== Segment start ==

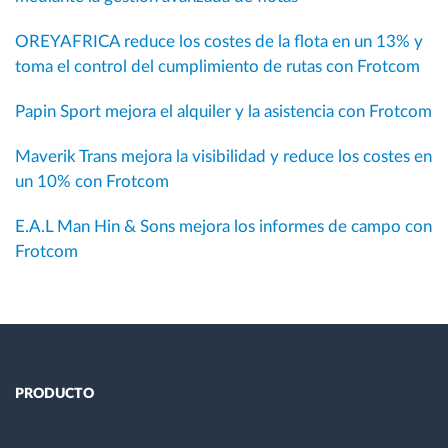
OREYAFRICA reduce los costes de la flota en un 13% y
toma el control del cumplimiento de rutas con Frotcom
Papin Sport mejora el alquiler y la asistencia con Frotcom
Maverik Trans mejora la visibilidad y reduce los costes en
un 10% con Frotcom
E.A.L Man Hin & Sons mejora los informes de campo con
Frotcom
PRODUCTO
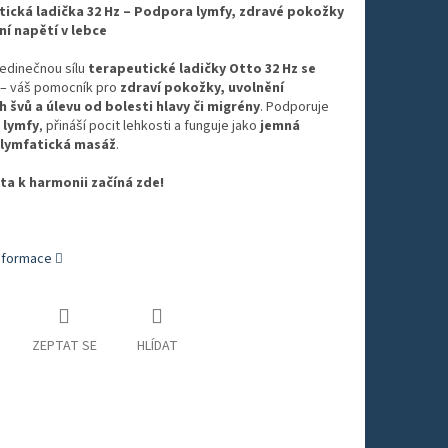
ická ladička 32 Hz – Podpora lymfy, zdravé pokožky
ní napětí v lebce
edinečnou sílu
terapeutické ladičky Otto 32 Hz se
– váš pomocník pro
zdraví pokožky, uvolnění
h švů a úlevu od bolesti hlavy či migrény
. Podporuje
i lymfy
, přináší pocit lehkosti a funguje jako
jemná
 lymfatická masáž
.
ta k harmonii začíná zde!
informace
ZEPTAT SE
HLÍDAT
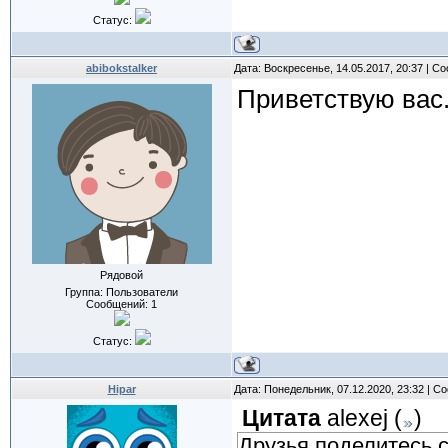
Статус:
abibokstalker
Дата: Воскресенье, 14.05.2017, 20:37 | 
Приветствую вас
Рядовой
Группа: Пользователи
Сообщений:
1
Статус:
Hipar
Дата: Понедельник, 07.12.2020, 23:32 | 
Цитата
alexej
(
)
Друзья поделитесь 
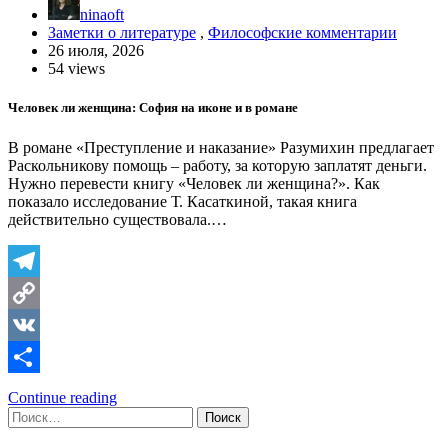
ninaoft
Заметки о литературе
,
Философские комментарии
26 июля, 2026
54 views
Человек ли женщина: София на иконе и в романе
В романе «Преступление и наказание» Разумихин предлагает
Раскольникову помощь – работу, за которую заплатят деньги.
Нужно перевести книгу «Человек ли женщина?». Как
показало исследование Т. Касаткиной, такая книга
действительно существовала.…
Telegram
Copy
Link
VK
Отправить
Continue reading
Найти:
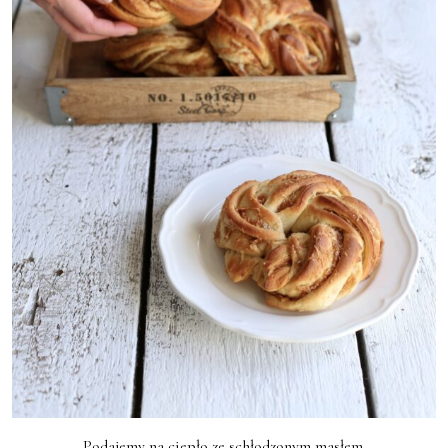
Podajemy na ciepło ze schłodzonym masłem.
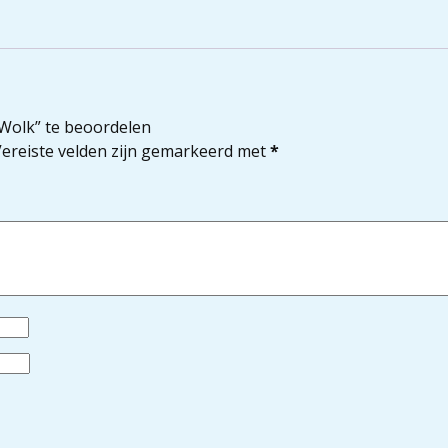
Wolk” te beoordelen
ereiste velden zijn gemarkeerd met
*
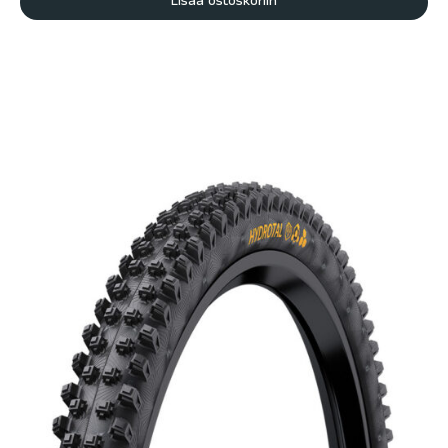
Lisää ostoskoriin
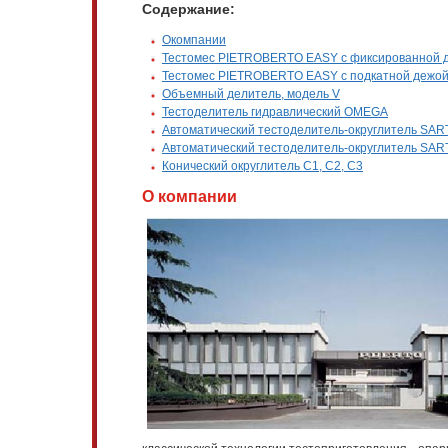
Содержание:
Окомпании
Тестомес PIETROBERTO EASY с фиксированной 
Тестомес PIETROBERTO EASY с подкатной дежо
Объемный делитель, модель V
Тестоделитель гидравлический OMEGA
Автоматический тестоделитель-округлитель SART
Автоматический тестоделитель-округлитель SART
Конический округлитель C1, C2, C3
О компании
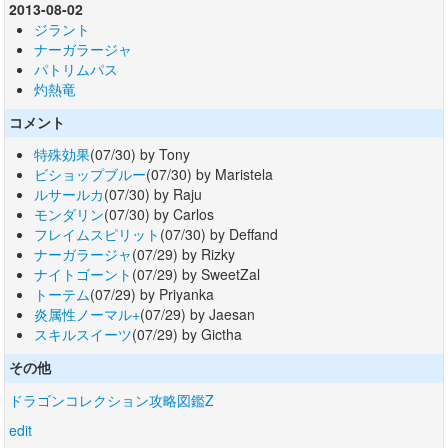
2013-08-02
ジラント
ナーガラージャ
パトリムパス
灼熱竜
コメント
特殊効果
(07/30) by Tony
ビショップブルー
(07/30) by Maristela
ルサールカ
(07/30) by Raju
モンダリン
(07/30) by Carlos
フレイムスピリット
(07/30) by Deffand
ナーガラージャ
(07/29) by Rizky
ナイトゴーント
(07/29) by SweetZal
トーテム
(07/29) by Priyanka
炎属性ノーマル+
(07/29) by Jaesan
スキルスイーツ
(07/29) by Gictha
その他
ドラゴンコレクション攻略図鑑Z
edit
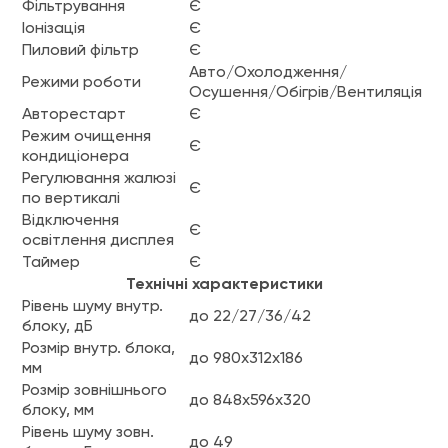
Фільтрування
Є
Іонізація
Є
Пиловий фільтр
Є
Авто/Охолодження/
Режими роботи
Осушення/Обігрів/Вентиляція
Авторестарт
Є
Режим очищення
Є
кондиціонера
Регулювання жалюзі
Є
по вертикалі
Відключення
Є
освітлення дисплея
Таймер
Є
Технічні характеристики
Рівень шуму внутр.
до 22/27/36/42
блоку, дБ
Розмір внутр. блока,
до 980х312х186
мм
Розмір зовнішнього
до 848x596x320
блоку, мм
Рівень шуму зовн.
до 49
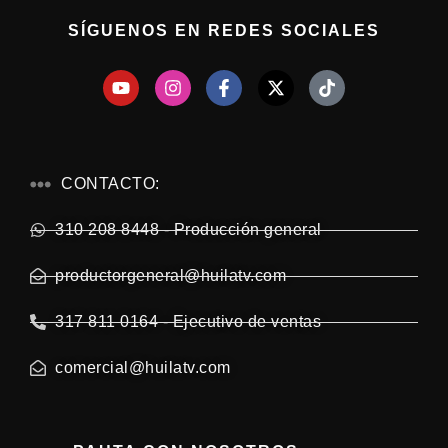
SÍGUENOS EN REDES SOCIALES
CONTACTO:
310 208 8448 - Producción general
productorgeneral@huilatv.com
317 811 0164 - Ejecutivo de ventas
comercial@huilatv.com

== Segment end ==

> _About this exercise_
Look through the listing above. Pick out each line with "Frotcom" and copy it.

> _Exercise result_
toma el control del cumplimiento de rutas con Frotcom
Papin Sport mejora el alquiler y la asistencia con Frotcom
un 10% con Frotcom
Frotcom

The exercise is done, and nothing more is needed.